Unlike any other legal system, the Torah appears less concerned about jail time for the thief than with aiding the victim and discouraging stealing.
The thief is obligated to return the stolen object and then to pay the victim a 100% fine. In the event that an ox or sheep is stolen, the fine is five and six times the value, respectively, reflecting the importance of these animals in an agrarian society.

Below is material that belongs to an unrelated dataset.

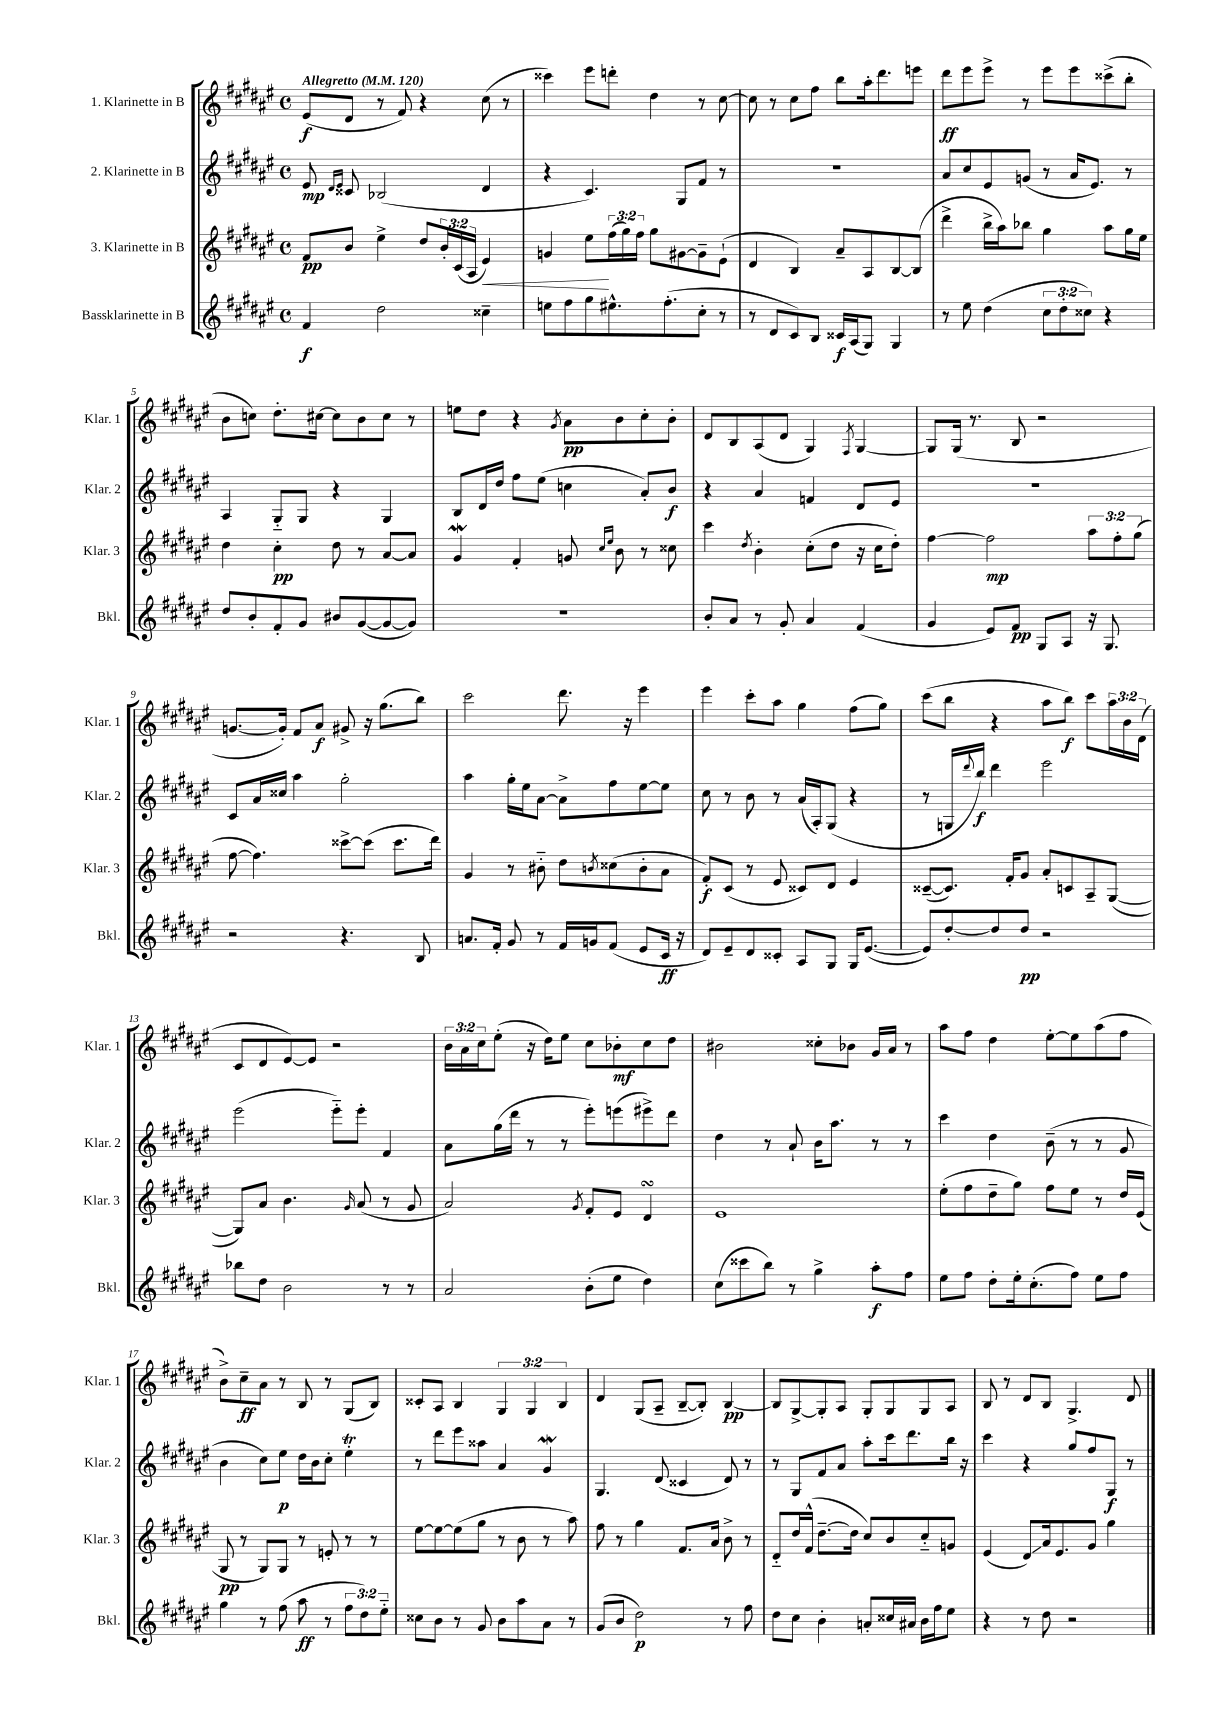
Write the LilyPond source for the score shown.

Rabbi Telushkin cites a later parallel in nineteenth century America when horse thieves were punished more severely than other robbers, because of the greater personal suffering experienced by the victim who was left with no means of transportation.
Stealing a person (kidnapping) with the intent of selling him into slavery is considered a capital crime, punishable by death.
On “You shall not boil a kid in its mother’s milk”
This prohibition, which encompasses cooking, eating and benefiting, is the basis of subsequent rabbinic regulations relating to eating milk and milk products together with meat and meat products. Explanations for this restriction include…
• Avoidance of the magical
• Preservation of the milk-giving ability of the animal
• Preservation of health
• Humanitarian (avoid causing an animal pain)
• Prohibition of mixing of different kinds of seeds and materials
• Avoidance of this act of moral insensitivity(Ramban)
• Avoidance of the negative interaction of opposing spiritual forces. In Kabalah meat (red color) is the physical manifestation of the Divine power of Severity while milk(white color) is the manifestation of Kindness
Rambam suggests that the prohibition is about avoiding idolatry—an opinion supported by recent archeological findings (cited by Rabbi Plaut) that describe a then-prevailing Canaanite sacrificial ritual.